Flower Moon merupakan sebutan untuk bulan purnama yang terjadi pada bulan Mei, yang secara tradisional dikaitkan dengan musim bunga yang sedang mekar di beberapa wilayah belahan bumi utara.
Di sejumlah negara, fenomena ini terlihat jelas dengan cahaya bulan yang terang dan warna yang tampak lebih hangat dibandingkan biasanya. Banyak masyarakat memanfaatkan momen ini untuk mengabadikan keindahan langit malam.

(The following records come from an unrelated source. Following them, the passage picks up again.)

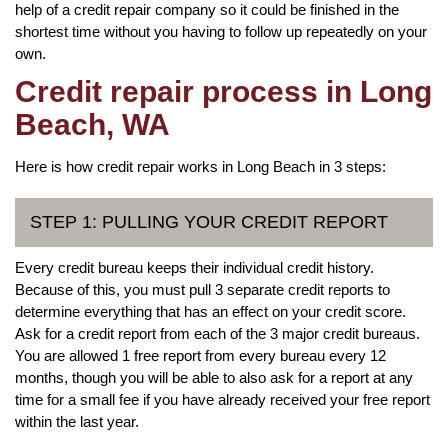
help of a credit repair company so it could be finished in the
shortest time without you having to follow up repeatedly on your
own.
Credit repair process in Long
Beach, WA
Here is how credit repair works in Long Beach in 3 steps:
STEP 1: PULLING YOUR CREDIT REPORT
Every credit bureau keeps their individual credit history.
Because of this, you must pull 3 separate credit reports to
determine everything that has an effect on your credit score.
Ask for a credit report from each of the 3 major credit bureaus.
You are allowed 1 free report from every bureau every 12
months, though you will be able to also ask for a report at any
time for a small fee if you have already received your free report
within the last year.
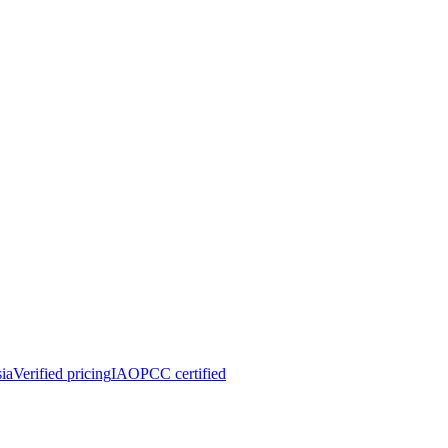
ia
Verified pricing
IAOPCC certified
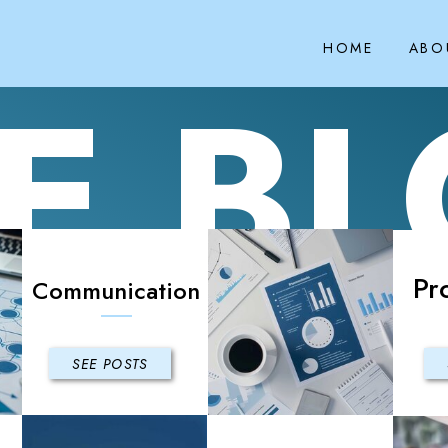
HOME
ABO
E B
Pr
Communication
SEE POSTS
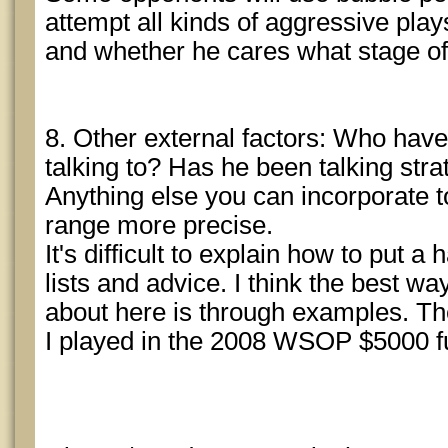
attempt all kinds of aggressive pl
and whether he cares what stage of 
8. Other external factors: Who hav
talking to? Has he been talking st
Anything else you can incorporate 
range more precise.
It's difficult to explain how to put a
lists and advice. I think the best wa
about here is through examples. Th
I played in the 2008 WSOP $5000 ful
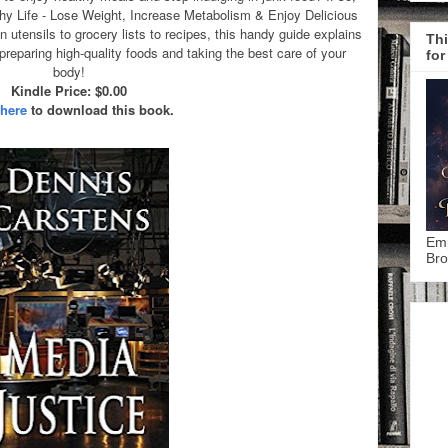
y Life - Lose Weight, Increase Metabolism & Enjoy Delicious
 utensils to grocery lists to recipes, this handy guide explains
Thi
reparing high-quality foods and taking the best care of your
for
body!
Kindle Price: $0.00
 here
to download this book.
Emp
Bro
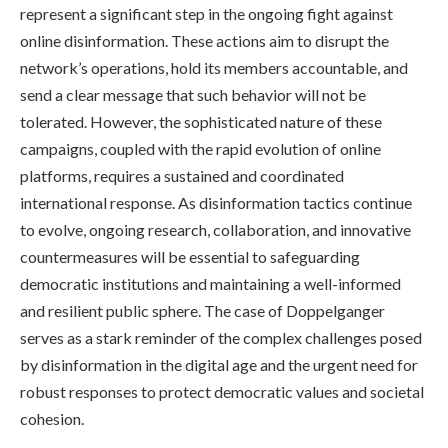
represent a significant step in the ongoing fight against
online disinformation. These actions aim to disrupt the
network’s operations, hold its members accountable, and
send a clear message that such behavior will not be
tolerated. However, the sophisticated nature of these
campaigns, coupled with the rapid evolution of online
platforms, requires a sustained and coordinated
international response. As disinformation tactics continue
to evolve, ongoing research, collaboration, and innovative
countermeasures will be essential to safeguarding
democratic institutions and maintaining a well-informed
and resilient public sphere. The case of Doppelganger
serves as a stark reminder of the complex challenges posed
by disinformation in the digital age and the urgent need for
robust responses to protect democratic values and societal
cohesion.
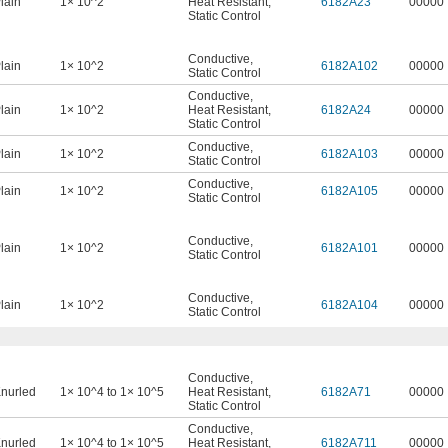
lain
1× 10^2
Heat Resistant
,
6182A23
00000
Static Control
Conductive
,
lain
1× 10^2
6182A102
00000
Static Control
Conductive
,
lain
1× 10^2
Heat Resistant
,
6182A24
00000
Static Control
Conductive
,
lain
1× 10^2
6182A103
00000
Static Control
Conductive
,
lain
1× 10^2
6182A105
00000
Static Control
Conductive
,
lain
1× 10^2
6182A101
00000
Static Control
Conductive
,
lain
1× 10^2
6182A104
00000
Static Control
Conductive
,
nurled
1× 10^4 to 1× 10^5
Heat Resistant
,
6182A71
00000
Static Control
Conductive
,
nurled
1× 10^4 to 1× 10^5
Heat Resistant
,
6182A711
00000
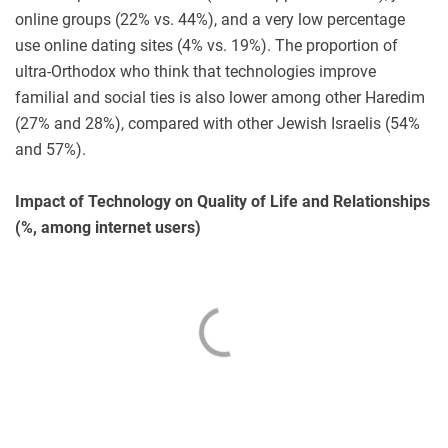
online groups (22% vs. 44%), and a very low percentage
use online dating sites (4% vs. 19%). The proportion of
ultra-Orthodox who think that technologies improve
familial and social ties is also lower among other Haredim
(27% and 28%), compared with other Jewish Israelis (54%
and 57%).
Impact of Technology on Quality of Life and Relationships
(%, among internet users)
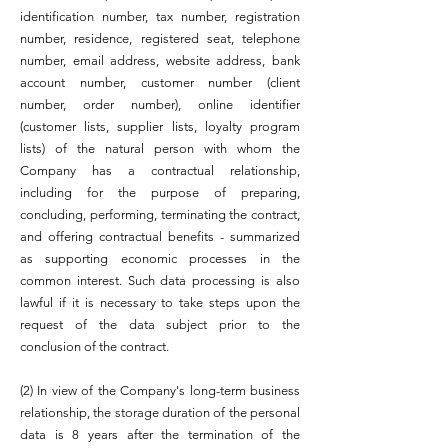
identification number, tax number, registration
number, residence, registered seat, telephone
number, email address, website address, bank
account number, customer number (client
number, order number), online identifier
(customer lists, supplier lists, loyalty program
lists) of the natural person with whom the
Company has a contractual relationship,
including for the purpose of preparing,
concluding, performing, terminating the contract,
and offering contractual benefits - summarized
as supporting economic processes in the
common interest. Such data processing is also
lawful if it is necessary to take steps upon the
request of the data subject prior to the
conclusion of the contract.
(2) In view of the Company's long-term business
relationship, the storage duration of the personal
data is 8 years after the termination of the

Pengamat astronomi menjelaskan bahwa secara ilmiah, Flower Moon tidak berbeda dengan bulan purnama lainnya. Namun, penamaan ini berasal dari tradisi yang berkembang sejak lama.
“Nama Flower Moon lebih bersifat kultural, bukan fenomena astronomi yang berbeda,” ujar seorang ahli.
Meski demikian, keindahan bulan purnama tetap menjadi daya tarik tersendiri, terutama bagi pecinta fotografi dan pengamat langit.
Di Indonesia, fenomena ini juga dapat disaksikan dengan cukup jelas, terutama di daerah dengan langit yang cerah dan minim polusi cahaya.
Pengamat menyarankan masyarakat untuk menikmati fenomena ini di lokasi terbuka agar mendapatkan pemandangan yang lebih optimal.
Fenomena ini menjadi pengingat akan keindahan alam yang dapat dinikmati oleh semua orang tanpa batas.
Dengan langit yang cerah, Flower Moon menjadi salah satu momen yang dinantikan untuk menikmati pesona alam semesta di malam hari.